Other parenteral agents include external preparations, coating agents such as ointments, and suppositories for rectal administration.
It is manufactured according to a conventional method.

Next, examples of the preparation of the present invention will be described. [Example 1] According to the above prescription, the ingredients (1) to (2) were uniformly mixed and compression-molded with a tableting machine to give 200 mg tablets. 20 mg of Gomisin A is contained in each tablet, and 3 to 10 tablets for adults are to be taken in divided doses.

[Example 2] Crystalline cellulose 84.5 g Magnesium stearate 0.5 g Carboxymethyl cellulose calcium 5 g Gomisin J 10 g Total 100 g According to the above formulation, a part of and was uniformly mixed, compression-molded, and then pulverized, The remaining amounts of and were added and mixed, and compression molding was carried out using a tableting machine to obtain tablets of 200 mg each. This tablet contains 20 mg of Gomisin J, and 3 to 10 tablets for adults are to be taken in divided doses.

Example 3 Crystalline Cellulose 79.5 g 10% Hydroxypropyl Cellulose Ethanol Solution 50 g Carboxymethyl Cellulose Calcium 5 g Magnesium Stearate 0.5 g Gomisin A 10 g Total 145 g According to the above formulation, and were uniformly mixed and mixed by a conventional method. The mixture was mashed, granulated by an extrusion granulator, dried and crushed, and were mixed and compression-molded by a tableting machine to obtain a tablet of 200 mg. 20 mg of Gomisin A is contained in each tablet, and 3 to 10 tablets for adults are to be taken in divided doses.

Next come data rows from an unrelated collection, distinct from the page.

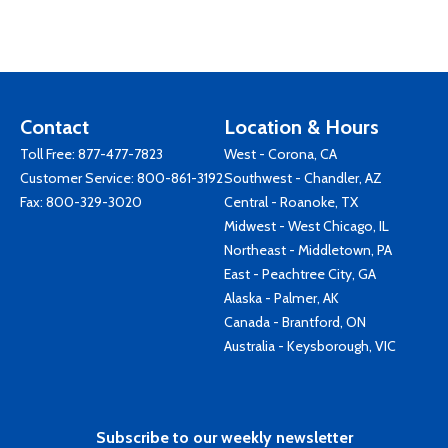
Contact
Location & Hours
Toll Free:
877-477-7823
West - Corona, CA
Customer Service:
800-861-3192
Southwest - Chandler, AZ
Fax: 800-329-3020
Central - Roanoke, TX
Midwest - West Chicago, IL
Northeast - Middletown, PA
East - Peachtree City, GA
Alaska - Palmer, AK
Canada - Brantford, ON
Australia - Keysborough, VIC
Subscribe to our weekly newsletter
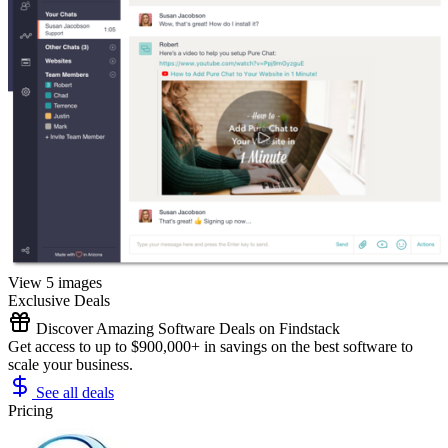
View 5 images
Exclusive Deals
Discover Amazing Software Deals on Findstack
Get access to up to $900,000+ in savings on the best software to
scale your business.
See all deals
Pricing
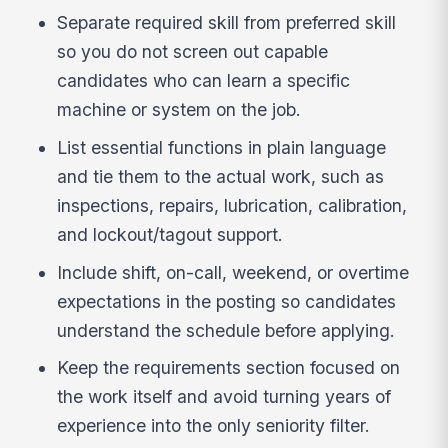
Separate required skill from preferred skill
so you do not screen out capable
candidates who can learn a specific
machine or system on the job.
List essential functions in plain language
and tie them to the actual work, such as
inspections, repairs, lubrication, calibration,
and lockout/tagout support.
Include shift, on-call, weekend, or overtime
expectations in the posting so candidates
understand the schedule before applying.
Keep the requirements section focused on
the work itself and avoid turning years of
experience into the only seniority filter.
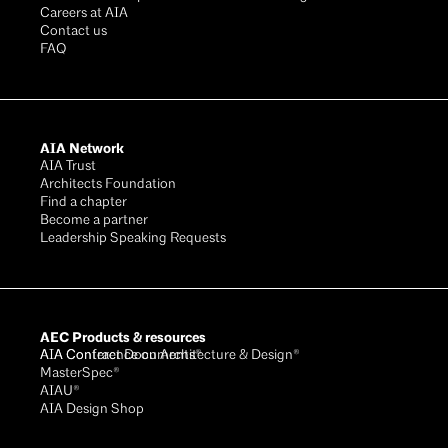
Careers at AIA
Contact us
FAQ
AIA Network
AIA Trust
Architects Foundation
Find a chapter
Become a partner
Leadership Speaking Requests
AEC Products & resources
AIA Conference on Architecture & Design®
AIA Contract Documents®
MasterSpec®
AIAU®
AIA Design Shop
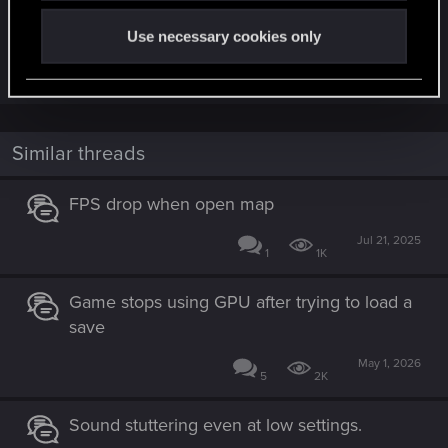
First order of business, as always:
Are you using any mods, or did you ever use any
Use necessary cookies only
in the past?
Similar threads
FPS drop when open map
Jul 21, 2025
1
1K
Game stops using GPU after trying to load a
save
May 1, 2026
5
2K
Sound stuttering even at low settings.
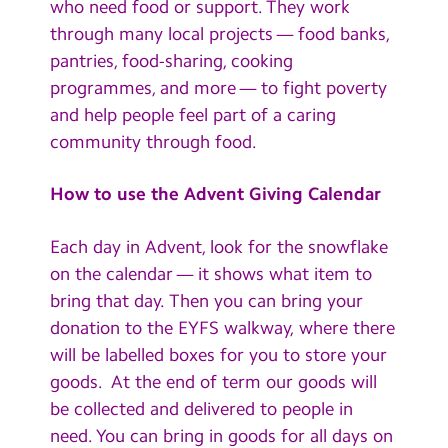
who need food or support. They work
through many local projects — food banks,
pantries, food-sharing, cooking
programmes, and more — to fight poverty
and help people feel part of a caring
community through food.
How to use the Advent Giving Calendar
Each day in Advent, look for the snowflake
on the calendar — it shows what item to
bring that day. Then you can bring your
donation to the EYFS walkway, where there
will be labelled boxes for you to store your
goods. At the end of term our goods will
be collected and delivered to people in
need. You can bring in goods for all days on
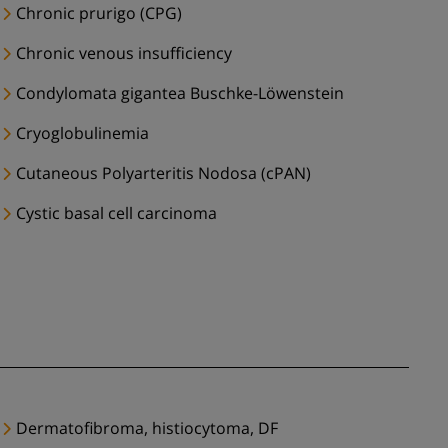
Chronic prurigo (CPG)
Chronic venous insufficiency
Condylomata gigantea Buschke-Löwenstein
Cryoglobulinemia
Cutaneous Polyarteritis Nodosa (cPAN)
Cystic basal cell carcinoma
Dermatofibroma, histiocytoma, DF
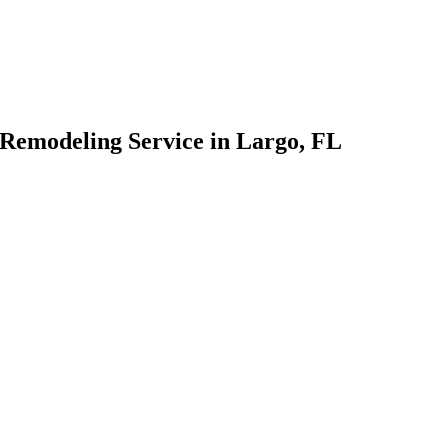
 Remodeling Service in Largo, FL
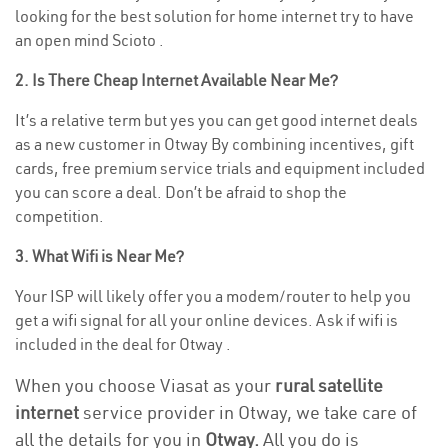
looking for the best solution for home internet try to have
an open mind Scioto .
2. Is There Cheap Internet Available Near Me?
It’s a relative term but yes you can get good internet deals
as a new customer in Otway By combining incentives, gift
cards, free premium service trials and equipment included
you can score a deal. Don’t be afraid to shop the
competition.
3. What Wifi is Near Me?
Your ISP will likely offer you a modem/router to help you
get a wifi signal for all your online devices. Ask if wifi is
included in the deal for Otway .
When you choose Viasat as your
rural satellite
internet
service provider in Otway, we take care of
all the details for you in
Otway.
All you do is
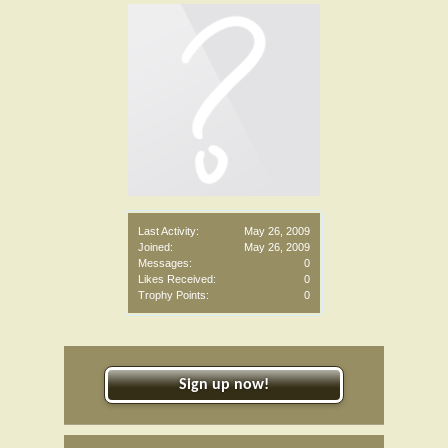
Last Activity:
May 26, 2009
Joined:
May 26, 2009
Messages:
0
Likes Received:
0
Trophy Points:
0
Sign up now!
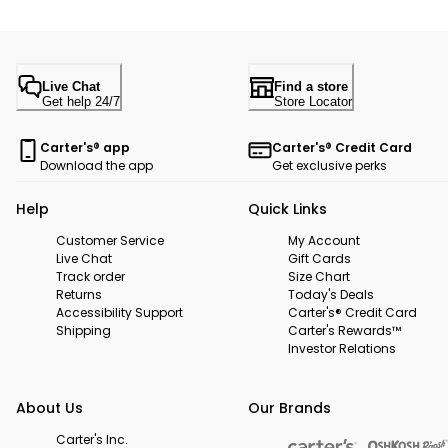
Live Chat
Find a store
Get help 24/7
Store Locator
Carter's® app
Carter's® Credit Card
Download the app
Get exclusive perks
Help
Quick Links
Customer Service
My Account
Live Chat
Gift Cards
Track order
Size Chart
Returns
Today's Deals
Accessibility Support
Carter's® Credit Card
Shipping
Carter's Rewards™
Investor Relations
About Us
Our Brands
Carter's Inc.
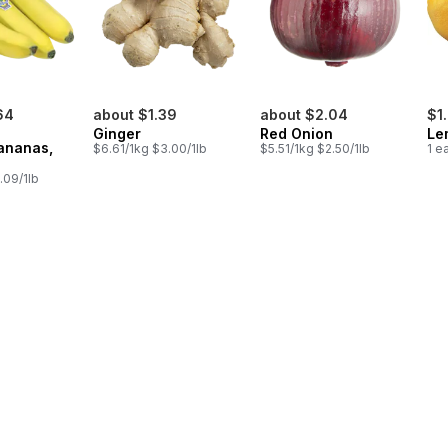
64
about $1.39
about $2.04
$1
Ginger
Red Onion
Le
ananas,
$6.61/1kg $3.00/1lb
$5.51/1kg $2.50/1lb
1 e
.09/1lb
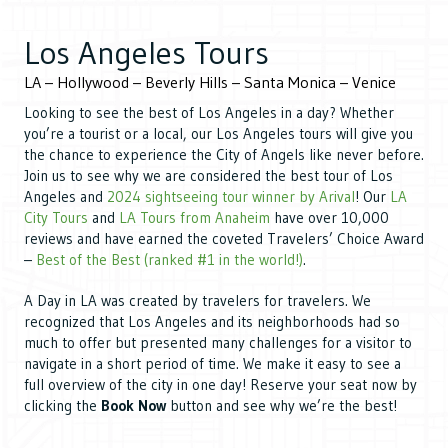
Los
Angeles Tours
LA – Hollywood – Beverly Hills – Santa Monica – Venice
Looking to see the best of Los Angeles in a day? Whether
you’re a tourist or a local, our Los Angeles tours will give you
the chance to experience the City of Angels like never before.
Join us to see why we are considered the best tour of Los
Angeles and
2024 sightseeing tour winner by Arival
! Our
LA
City Tours
and
LA Tours from Anaheim
have over 10,000
reviews and have earned the coveted Travelers’ Choice Award
–
Best of the Best (ranked #1 in the world!)
.
A Day in LA was created by travelers for travelers. We
recognized that Los Angeles and its neighborhoods had so
much to offer but presented many challenges for a visitor to
navigate in a short period of time. We make it easy to see a
full overview of the city in one day! Reserve your seat now by
clicking the
Book Now
button and see why we’re the best!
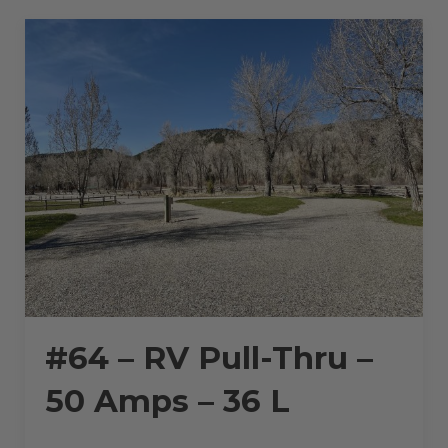
AMPS
–
20
L”
#64 – RV Pull-Thru –
50 Amps – 36 L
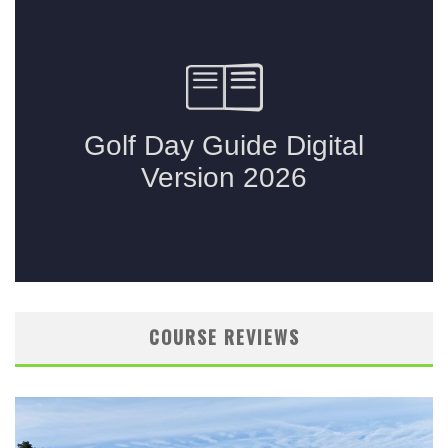
COURSE REVIEWS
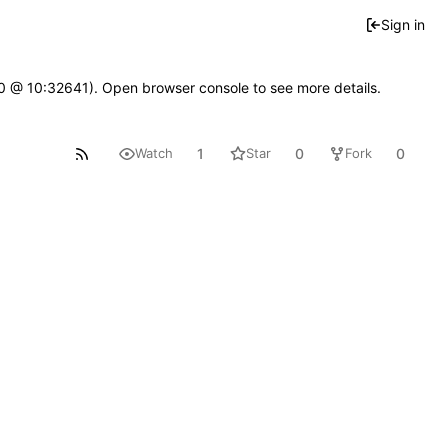
Sign in
2.0 @ 10:32641). Open browser console to see more details.
1
0
0
Watch
Star
Fork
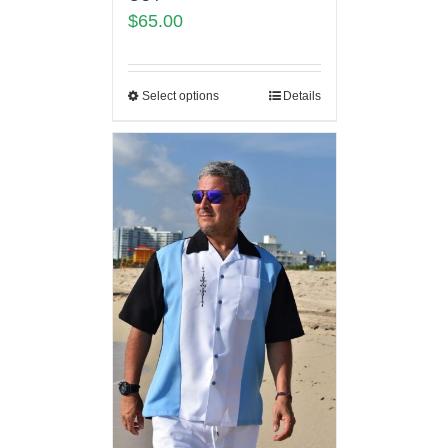
$
65.00
Select options
Details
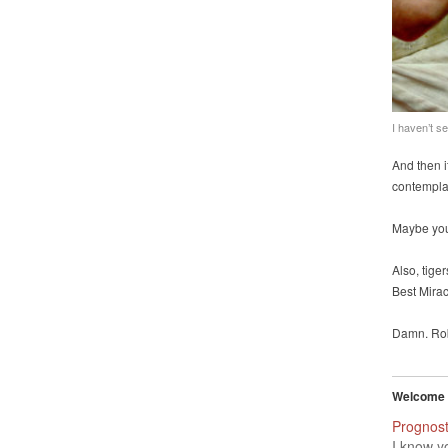
I haven’t s
And then i
contemplat
Maybe you 
Also, tig
Best Mira
Damn. Ro
Welcome t
Prognost
I know y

[Example 4] According to the above prescription, were uniformly mixed, compression-molded by a compression molding machine, crushed by a crusher, and sieved to obtain a granule. 1g of this granule contains 100mg of Gomisin J, and adults take 0.6 to 2g in several divided doses a day.

Example 5 Crystalline Cellulose 86.5 g 10% Hydroxypropyl Cellulose Ethanol Solution 35 g Gomisin A 10 g Total 131.5 g According to the above-mentioned prescription, were uniformly mixed and kneaded. After granulating with an extrusion granulator, it was dried and sieved to obtain granules. 1 g of this granule contains 100 mg of gomisin A, and 0.6 to 2 g of an adult is taken in several divided doses a day.

[Example 6] Corn starch 89.5 g Light anhydrous silicic acid 0.5 g Gomisin J 10 g Total 100 g According to the above-mentioned formulation, 1 to 3 were uniformly mixed, and 200 mg was filled in a No. 2 capsule. One capsule of this capsule contains
It contains 20 mg of Gomisin J, and 3 to 10 capsules for an adult should be taken in divided doses.

[Example 7] Distilled water for injection 89.5g Soybean oil 5g Soybean phospholipid 2.5g Glycerin 2g Gomisin A 1g Total amount 100g An injection was obtained.

Claims (1)

[Claims] 1. The following formula (1) (In the formula, when R ₁ represents a methoxyl group, R ₂ and R ₄ are hydroxyl groups, R ₃ represents a hydrogen atom, and when R ₁ and R ₂ represent a ring by a methylenedioxy group, R ₃ represents a hydroxyl group, R ₄ represents a methoxyl group.) An anti-AIDS agent containing a compound represented by the formula as an active ingredient.